Somehow, many disagree and have for centuries, which has made the question, “Are you thinking about having kids?” an irritatingly commonplace social land mine to be dodged by 20- and 30-somethings from all walks of life.
Ann Arbor resident Emily Bingham recently decided “nah, pass” on the discussion completely and shared a now viral Facebook post to remind others its none of their damn business if a fellow human decides to abstain from parenthood or shoot an endless parade of babies out of her lady parts like a circus cannon.
The post has been shared nearly 42,000 times by users who agree with Bingham's statement.
In the September 20 post, which also featured an ultrasound photo, she wrote,
Now that I got your attention with this RANDOM ULTRASOUND PHOTO I grabbed from a Google image search, this is just a friendly P.S.A. that people's reproductive and procreative plans and decisions are none of your business.
The freelance writer cites infertility, miscarriage and relationship issues as reasons to butt out and let one's friends and loved ones plan families (or not) in peace.
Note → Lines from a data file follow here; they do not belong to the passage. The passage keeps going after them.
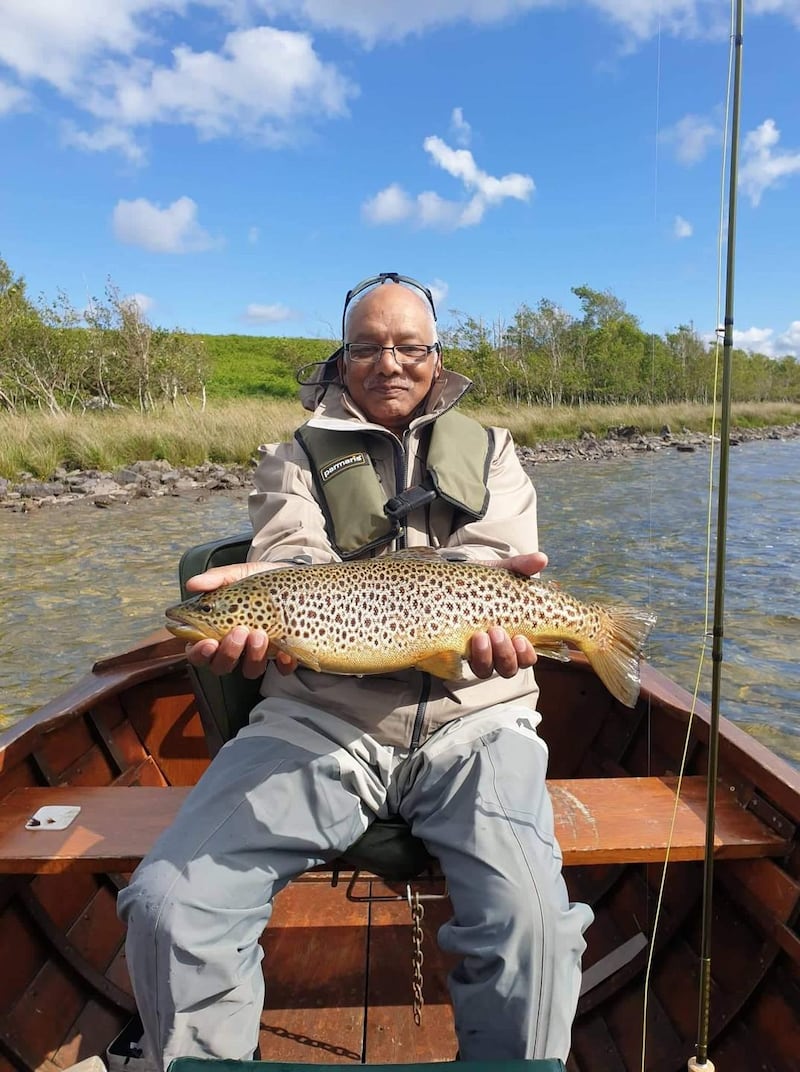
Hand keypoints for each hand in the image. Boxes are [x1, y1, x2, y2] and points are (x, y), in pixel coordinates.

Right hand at [184, 561, 297, 677]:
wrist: (291, 579)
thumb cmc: (257, 582)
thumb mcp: (236, 575)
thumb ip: (215, 579)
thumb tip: (192, 584)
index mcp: (214, 632)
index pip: (197, 653)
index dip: (200, 653)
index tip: (208, 642)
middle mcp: (234, 649)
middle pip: (221, 666)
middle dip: (228, 653)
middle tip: (239, 631)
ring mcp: (258, 655)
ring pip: (250, 670)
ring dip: (253, 656)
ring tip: (260, 634)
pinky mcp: (282, 655)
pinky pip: (282, 669)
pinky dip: (283, 663)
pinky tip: (284, 651)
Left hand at [467, 551, 547, 679]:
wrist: (450, 581)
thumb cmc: (482, 581)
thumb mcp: (501, 572)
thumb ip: (521, 567)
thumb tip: (542, 558)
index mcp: (514, 636)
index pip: (527, 656)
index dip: (526, 654)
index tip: (522, 638)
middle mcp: (497, 650)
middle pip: (508, 668)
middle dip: (506, 655)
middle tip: (498, 632)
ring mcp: (476, 653)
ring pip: (486, 669)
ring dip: (486, 656)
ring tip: (481, 635)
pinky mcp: (455, 653)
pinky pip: (462, 665)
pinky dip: (469, 655)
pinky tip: (468, 639)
In an interview with "Good Morning America,” the Michigan State University graduate reportedly claimed comments made by her boyfriend's family prompted the post. She said,
I had had dinner with some of my boyfriend's family, and someone had made a joke about grandkids, pointed at me, and it wasn't the first time I'd had somebody make a comment like that. I'm 33. I've never been married. I've had people say things like, 'You're getting older, do you want to have kids? Your clock is ticking.'
Bingham's original post even offers nosy Nellie's alternative questions to ask when itching for personal information.
Ask someone what they're excited about right now. Ask them what the best part of their day was. If a person wants to let you in on something as personal as their plans to have or not have children, they will tell you.
Sorry, well-meaning grandmothers, but it's time to find your chill.